NatWest Group has posted a sharp 18% rise in first-half profits, defying market expectations and underlining its strong position in a challenging economic climate. The bank reported pre-tax profits of £3.6 billion for the six months ending 30 June 2025, beating the forecast of around £3.46 billion from industry analysts.
The lender’s performance was bolstered by higher interest income, a growing loan book, and its recent acquisition of Sainsbury’s Bank assets. Net interest income surged by 15% to £4.543 billion, driven by favourable deposit margins and an improved balance sheet position.

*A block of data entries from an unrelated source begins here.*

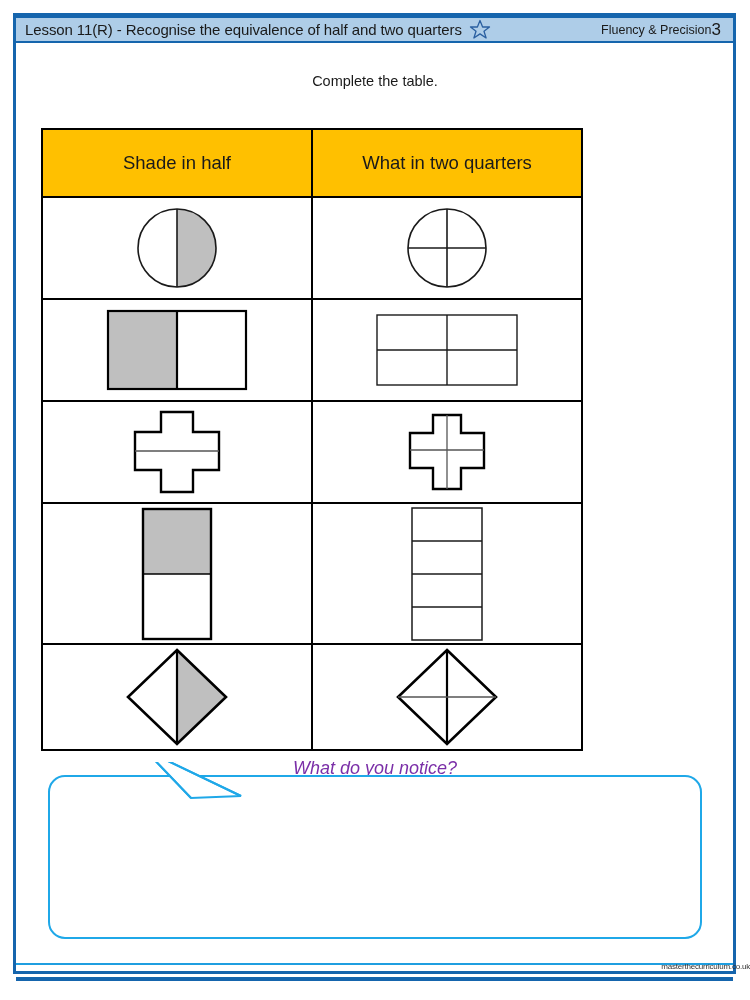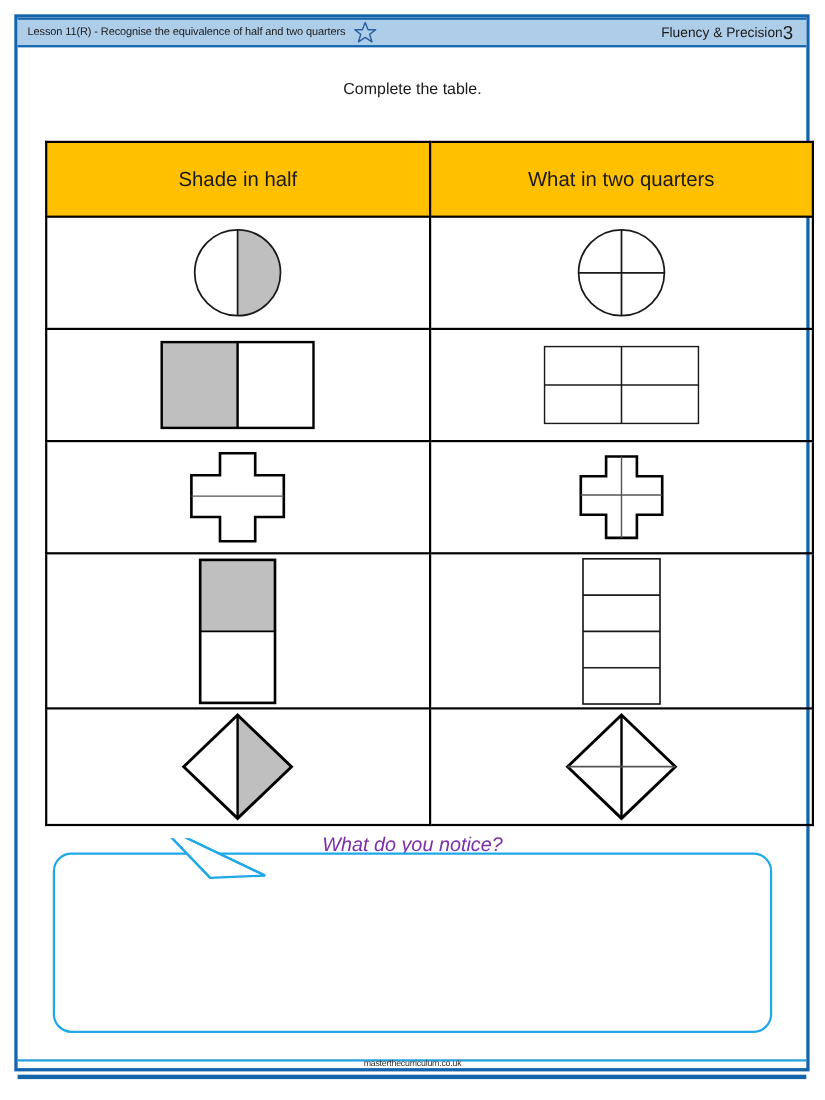"Lesson 11(R) - Recognise the" #lesson-title { font-size: 10px -> 15px }
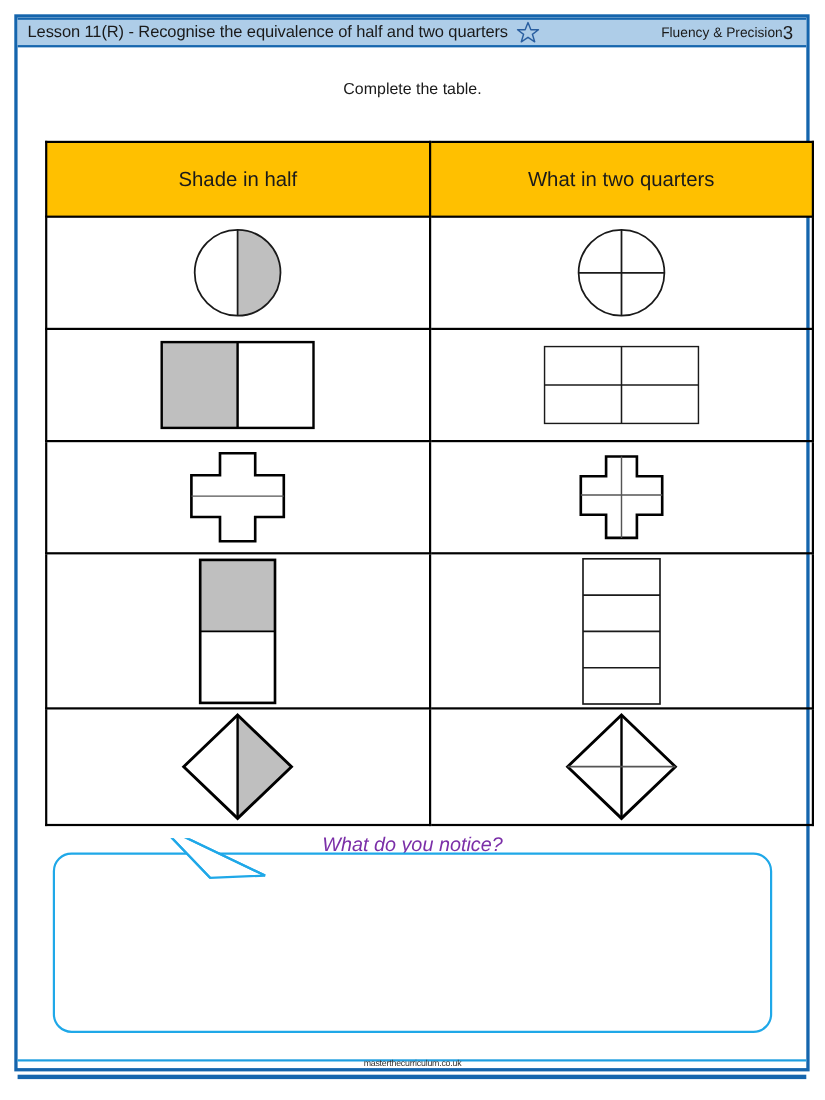"Shade in half" #worksheet-table { width: 699px -> 542px }
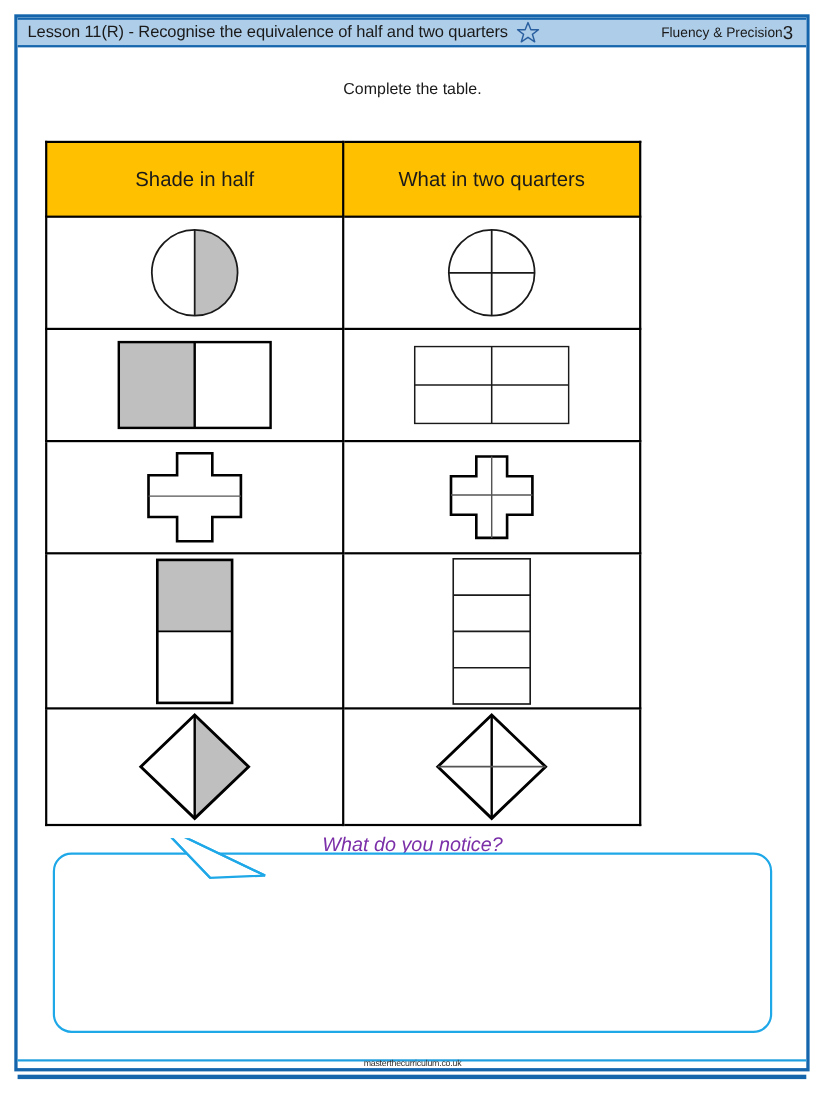"masterthecurriculum.co.uk" #footer-credit { text-align: center -> right }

Surging Profits and Improved Returns
Attributable profit for the period came in at approximately £2.5 billion. Earnings per share rose 28% to 30.9p, while return on tangible equity – a key metric of profitability – hit 18.1%.
In a sign of confidence, the bank announced a 9.5p interim dividend along with a fresh £750 million share buyback programme.
NatWest’s strong H1 2025 results deliver a sharp 18 per cent rise in pre-tax profits to £3.6 billion, exceeding analyst forecasts, while earnings per share rose 28 per cent to 30.9p. The bank upgraded its full‑year guidance and unveiled a £750 million share buyback alongside a 9.5p interim dividend.
Group income climbed to £6.36 billion – a rise of nearly £500 million year-on-year. This came despite a 5% decline in non-interest income, which slipped to £1.817 billion, largely due to lower economic hedging gains and reduced property-related revenues.
Operating expenses remained stable at £3.449 billion, allowing NatWest to cut its cost-to-income ratio from 59.0% last year to 54.2%. However, impairments increased to £351 million, reflecting one-off charges linked to the Sainsbury’s Bank acquisition and adjustments in its commercial lending portfolio.
Performance Across Divisions
NatWest’s Retail Banking division performed strongly, with operating profit rising to £1.251 billion. Net interest income surged on the back of margin improvements and the inclusion of Sainsbury’s Bank customers.
The group also continues to see growing demand across its personal savings products, with more customers exploring options for the Best NatWest Savings Account amid shifting interest rates.
The Commercial and Institutional arm also fared well, delivering £1.205 billion in profit. This was supported by lending growth and solid deposit margins, though non-interest income was weaker.
Meanwhile, Private Banking and Wealth Management saw operating profits increase to £201 million, up from £139 million a year earlier, helped by higher assets under management and improved customer margins.
The bank’s lending portfolio expanded by £11.6 billion, with £2.2 billion of that attributed to the Sainsbury’s Bank acquisition. Customer deposits grew by £4.5 billion over the period, bringing the total to £319.9 billion. This maintained a healthy loan-to-deposit ratio of 97%.
NatWest’s Common Equity Tier 1 (CET1) capital ratio remained strong at around 13.6%, while tangible net asset value per share rose to 351p.
Upgraded Forecast and Market Confidence
Following the results, NatWest raised its guidance for the full year. It now expects a return on tangible equity above 16.5% and group income (excluding one-off items) to exceed £16 billion for 2025.
“We have today upgraded our income and returns guidance for 2025, as well as announcing a 9.5p interim dividend and a £750 million share buyback,” the group confirmed.
These results mark NatWest’s first major financial update since the UK government completed the sale of its remaining stake in the bank earlier this year, bringing an end to the state ownership that followed the 2008 financial crisis.
The bank’s continued investment in digital services, coupled with tighter risk controls and a more focused strategy, appears to be paying off. However, with competition heating up in the retail and commercial banking space, NatWest will need to keep a steady hand to maintain its momentum.
Still, its strong capital position, growing customer base and upgraded profit outlook give investors and analysts plenty to be optimistic about.